:: Provided passage ::
==============================
Paragraph 3: Nighttime
Darkness, nighttime and the colour black, referred to frequently heightens the atmosphere of evil. It is always at nighttime that the Witches, the "black and midnight hags," show their faces and act as "instruments of darkness." The reader instantly knows that the Witches are the embodiment of evil, temptation and betrayal, so black becomes the colour of evil and night - the time for it. Nighttime serves as the cover for Macbeth's murders. He pleads: "Stars, hide your fires! Let not the light see my black and deep desires." Lady Macbeth echoes this as she calls on the night for help: "Come, thick night, and pall the in the dunnest smoke of hell, that my keen knife see not the wound it makes." Most of the play is set at night time: it is only bright twice - when Duncan arrives at Inverness and when Macbeth is about to die. Both are events that antagonise Macbeth's evil plot.
==============================
:: Provided information ::

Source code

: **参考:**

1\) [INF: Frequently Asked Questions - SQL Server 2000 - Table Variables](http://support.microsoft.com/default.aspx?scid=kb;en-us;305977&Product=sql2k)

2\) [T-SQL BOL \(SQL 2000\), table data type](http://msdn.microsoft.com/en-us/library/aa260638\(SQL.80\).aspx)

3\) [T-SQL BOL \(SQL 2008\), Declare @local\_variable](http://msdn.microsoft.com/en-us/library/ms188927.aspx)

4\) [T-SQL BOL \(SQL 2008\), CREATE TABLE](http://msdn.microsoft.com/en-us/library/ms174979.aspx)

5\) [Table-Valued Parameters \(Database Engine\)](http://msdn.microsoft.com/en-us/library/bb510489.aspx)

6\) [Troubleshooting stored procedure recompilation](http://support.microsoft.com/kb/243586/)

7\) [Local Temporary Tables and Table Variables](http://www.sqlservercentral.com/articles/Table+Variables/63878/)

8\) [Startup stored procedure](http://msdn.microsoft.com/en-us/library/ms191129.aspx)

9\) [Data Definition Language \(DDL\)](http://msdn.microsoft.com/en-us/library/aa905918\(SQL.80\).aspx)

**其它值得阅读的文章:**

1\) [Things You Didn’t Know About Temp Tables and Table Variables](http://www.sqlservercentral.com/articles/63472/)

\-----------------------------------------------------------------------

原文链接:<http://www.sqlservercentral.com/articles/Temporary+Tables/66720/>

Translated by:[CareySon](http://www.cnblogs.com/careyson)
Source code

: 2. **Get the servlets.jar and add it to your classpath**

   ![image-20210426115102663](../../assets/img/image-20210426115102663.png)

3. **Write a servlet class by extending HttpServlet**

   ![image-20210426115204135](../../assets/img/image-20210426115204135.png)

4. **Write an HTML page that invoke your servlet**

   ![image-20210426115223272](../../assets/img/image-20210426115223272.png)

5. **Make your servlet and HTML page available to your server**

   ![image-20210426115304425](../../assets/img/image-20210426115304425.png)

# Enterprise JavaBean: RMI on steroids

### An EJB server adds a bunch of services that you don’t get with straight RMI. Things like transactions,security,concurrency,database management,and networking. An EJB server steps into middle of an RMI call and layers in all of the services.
==============================
:: Exercise requirements ::
According to the paragraph on nighttime, at which two moments is the play bright?

:: Output for this exercise ::
When Duncan arrives at Inverness and when Macbeth is about to die.